Everybody please calm down regarding WikiLeaks and Julian Assange - jacquesm
http://jacquesmattheij.com/Everybody+please+calm+down+regarding+WikiLeaks+and+Julian+Assange
======
justlearning
I concur with the post, but may i say no? (to calm down).

is a coup illegal? (rhetoric)

imho, we are approaching an intersection of journalism revolution. Nelson
Mandella was in prison 27 years. Let's say there was an outcry of similar
kind(and occurred frequently); wouldn't there be discussions about the
rights/wrongs of Mandella now?

A story from the past:
<http://www.guardian.co.uk/world/2006/oct/07/theobserver> : about Anna
Politkovskaya who was shot dead. Let's say there was a retaliation as what we
see now- we would have see a little rift? wouldn't we?

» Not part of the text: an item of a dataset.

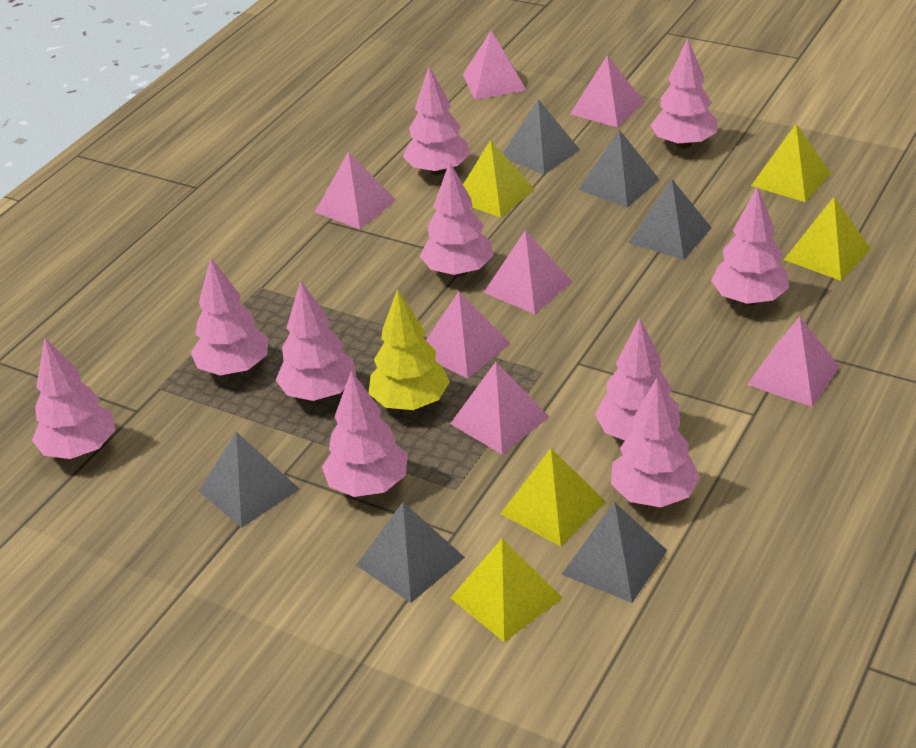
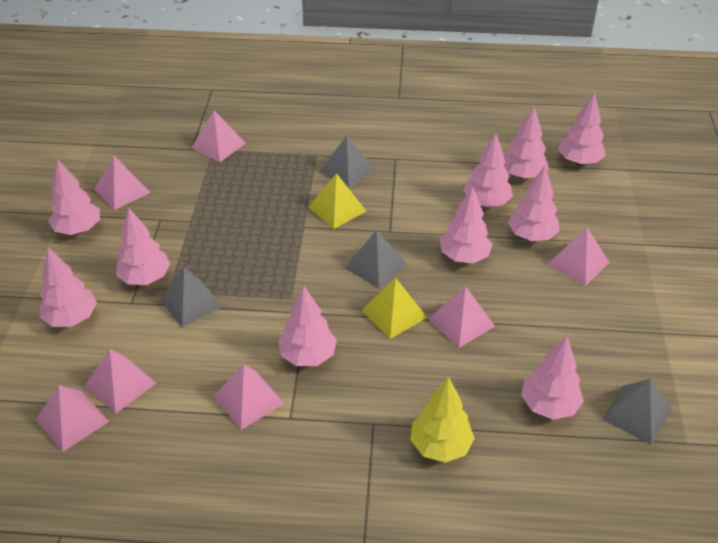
grey pyramid: 6 -> 4
yellow pyramid: 5 -> 2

I say keep up the pressure, but in (possibly)ethical ways.

------
jedwhite
"The problem that we have at the moment is a complicated one, and what the
story really is hinges on the fact that we do not _actually_ have proof that
something more than a stupid move by a stupid Swedish prosecutor without a
case is actually happening."

Why would you need proof that it is something more than a stupid move by a
prosecutor. That's the wrong way round.

Assange is innocent until proven guilty. The onus of proof is on the
prosecution here to prove their case.

The fact the case was dropped based on the evidence by the head of the
prosecutor's office in the primary jurisdiction and picked up by an activist
prosecutor in another jurisdiction is a pretty strong indication that the
evidence doesn't support the charges.

It is now up to the new prosecutor to prove that there is a case to answer and
that Assange is being pursued for an actual real crime, not for who he is and
the work he is involved with.